Source: “Authority And Religious Liberty,” on September 21, 1924. As found in Foundations of the Republic.

Revolution

“If a revolution meant a cleaning up of a bad situation and the substitution of a stable, permanent and free government it would have some merit. But when it means only a loss of life and property in order to substitute a new regime that is no better than the old, it accomplishes no constructive purpose. That is the reason our people regard revolutions with so much suspicion. They do not consider them as productive of genuine reform.”

Source: Calvin Coolidge Says, August 25, 1930.

Rights

“The individual has rights, but only the citizen has the power to protect rights. And the protection of rights is righteous.”

Source: “Andrew Carnegie: Organizer For Service,” on April 28, 1921. As found in The Price of Freedom.

“If ever the citizen comes to feel that our government does not protect him in the free and equal assertion of his rights at home and abroad, he will withdraw his allegiance from that government, as he ought to, and bestow it on some more worthy object.”

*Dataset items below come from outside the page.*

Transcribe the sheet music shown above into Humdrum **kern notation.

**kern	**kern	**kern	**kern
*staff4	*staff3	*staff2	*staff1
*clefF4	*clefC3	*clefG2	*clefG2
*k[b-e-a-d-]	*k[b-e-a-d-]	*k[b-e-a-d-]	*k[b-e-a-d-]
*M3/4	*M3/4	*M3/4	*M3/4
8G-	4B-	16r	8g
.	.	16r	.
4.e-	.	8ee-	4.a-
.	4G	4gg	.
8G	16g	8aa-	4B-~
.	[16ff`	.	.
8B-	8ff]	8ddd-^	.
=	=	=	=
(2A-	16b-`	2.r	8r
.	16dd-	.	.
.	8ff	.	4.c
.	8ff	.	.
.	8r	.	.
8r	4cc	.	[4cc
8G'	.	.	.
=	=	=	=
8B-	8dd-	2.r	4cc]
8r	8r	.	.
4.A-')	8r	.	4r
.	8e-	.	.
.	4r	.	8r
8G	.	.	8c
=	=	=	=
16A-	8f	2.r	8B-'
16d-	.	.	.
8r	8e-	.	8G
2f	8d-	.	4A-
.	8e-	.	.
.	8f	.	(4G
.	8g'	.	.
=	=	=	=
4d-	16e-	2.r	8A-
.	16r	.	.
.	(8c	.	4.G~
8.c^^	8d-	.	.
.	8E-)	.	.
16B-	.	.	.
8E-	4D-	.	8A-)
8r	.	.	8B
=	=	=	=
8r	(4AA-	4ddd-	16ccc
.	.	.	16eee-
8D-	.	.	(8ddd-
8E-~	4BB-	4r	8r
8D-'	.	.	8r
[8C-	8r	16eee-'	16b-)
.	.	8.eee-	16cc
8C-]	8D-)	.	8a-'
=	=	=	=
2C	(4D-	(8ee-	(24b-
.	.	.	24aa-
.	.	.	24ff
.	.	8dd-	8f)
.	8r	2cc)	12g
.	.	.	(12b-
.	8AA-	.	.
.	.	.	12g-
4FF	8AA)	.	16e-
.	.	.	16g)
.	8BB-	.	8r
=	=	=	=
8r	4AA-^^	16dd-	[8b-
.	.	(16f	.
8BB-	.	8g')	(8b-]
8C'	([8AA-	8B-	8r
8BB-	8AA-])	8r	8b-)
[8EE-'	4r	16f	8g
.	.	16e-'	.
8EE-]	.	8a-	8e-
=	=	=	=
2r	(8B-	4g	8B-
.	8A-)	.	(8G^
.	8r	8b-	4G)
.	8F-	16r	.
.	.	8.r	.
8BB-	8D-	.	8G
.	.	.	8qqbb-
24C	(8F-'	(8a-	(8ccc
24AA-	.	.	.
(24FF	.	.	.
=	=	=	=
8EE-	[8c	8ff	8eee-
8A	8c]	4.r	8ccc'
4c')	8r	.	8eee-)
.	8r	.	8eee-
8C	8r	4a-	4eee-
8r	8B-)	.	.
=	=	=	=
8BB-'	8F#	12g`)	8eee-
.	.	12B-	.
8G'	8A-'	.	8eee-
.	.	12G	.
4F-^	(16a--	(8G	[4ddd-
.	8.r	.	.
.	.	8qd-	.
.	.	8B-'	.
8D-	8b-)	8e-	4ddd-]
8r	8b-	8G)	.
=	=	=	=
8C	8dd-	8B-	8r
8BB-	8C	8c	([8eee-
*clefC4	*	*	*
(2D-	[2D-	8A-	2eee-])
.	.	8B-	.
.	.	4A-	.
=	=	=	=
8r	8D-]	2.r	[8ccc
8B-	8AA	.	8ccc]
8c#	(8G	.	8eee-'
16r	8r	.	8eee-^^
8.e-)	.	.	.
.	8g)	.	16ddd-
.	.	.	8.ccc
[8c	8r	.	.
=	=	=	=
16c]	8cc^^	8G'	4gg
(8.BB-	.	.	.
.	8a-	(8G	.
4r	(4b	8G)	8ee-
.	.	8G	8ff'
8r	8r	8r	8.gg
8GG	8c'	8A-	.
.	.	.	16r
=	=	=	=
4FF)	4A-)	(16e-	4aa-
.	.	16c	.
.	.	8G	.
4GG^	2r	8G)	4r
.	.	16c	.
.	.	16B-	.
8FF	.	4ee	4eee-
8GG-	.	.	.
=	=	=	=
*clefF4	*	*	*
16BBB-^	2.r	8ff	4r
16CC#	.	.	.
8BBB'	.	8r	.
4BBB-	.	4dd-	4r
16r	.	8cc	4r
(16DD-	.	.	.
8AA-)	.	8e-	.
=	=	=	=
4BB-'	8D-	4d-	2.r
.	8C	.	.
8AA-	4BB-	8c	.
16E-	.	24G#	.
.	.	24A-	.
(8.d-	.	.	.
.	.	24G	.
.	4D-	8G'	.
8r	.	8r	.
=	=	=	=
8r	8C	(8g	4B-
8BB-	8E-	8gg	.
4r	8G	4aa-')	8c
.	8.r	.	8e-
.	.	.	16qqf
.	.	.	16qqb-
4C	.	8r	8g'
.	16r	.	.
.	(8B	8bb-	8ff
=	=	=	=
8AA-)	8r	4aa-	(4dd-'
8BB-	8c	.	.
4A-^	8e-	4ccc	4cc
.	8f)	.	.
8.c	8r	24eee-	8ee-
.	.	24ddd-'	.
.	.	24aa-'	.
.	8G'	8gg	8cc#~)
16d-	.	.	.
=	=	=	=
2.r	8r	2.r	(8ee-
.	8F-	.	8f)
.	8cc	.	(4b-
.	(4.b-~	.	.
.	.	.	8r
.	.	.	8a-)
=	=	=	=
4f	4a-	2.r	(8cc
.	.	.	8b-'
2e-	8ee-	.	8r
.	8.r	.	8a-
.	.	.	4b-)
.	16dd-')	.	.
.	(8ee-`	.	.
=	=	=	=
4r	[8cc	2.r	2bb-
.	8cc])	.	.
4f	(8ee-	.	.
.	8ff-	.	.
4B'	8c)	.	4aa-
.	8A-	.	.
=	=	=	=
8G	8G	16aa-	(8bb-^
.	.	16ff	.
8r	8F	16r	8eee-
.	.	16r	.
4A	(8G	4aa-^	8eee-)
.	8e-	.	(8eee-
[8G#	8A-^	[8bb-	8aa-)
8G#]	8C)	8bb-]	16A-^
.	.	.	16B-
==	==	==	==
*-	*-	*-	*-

Source: “Andrew Carnegie: Organizer For Service,” on April 28, 1921. As found in The Price of Freedom.

“There is no such thing as liberty without restraint. My rights are always represented by the duties of others. My freedom is always represented by the obedience of others. Their rights and their freedom are represented by my duties and my obedience. […] Any attempt to maintain rights, to secure freedom and liberty for ourselves without the observance of duties and the rendering of obedience toward others, is a contradiction of terms. It defeats itself.”

Source: “The Needs Of Education,” on December 21, 1922. As found in The Price of Freedom.

Russia

“It comes down to this: Russia has a right to her Soviets or whatever she wants, so long as she doesn’t disturb us. But to send a million dollars and a hundred agitators to China or to the United States is as much a making of war as would be the sending of an army.”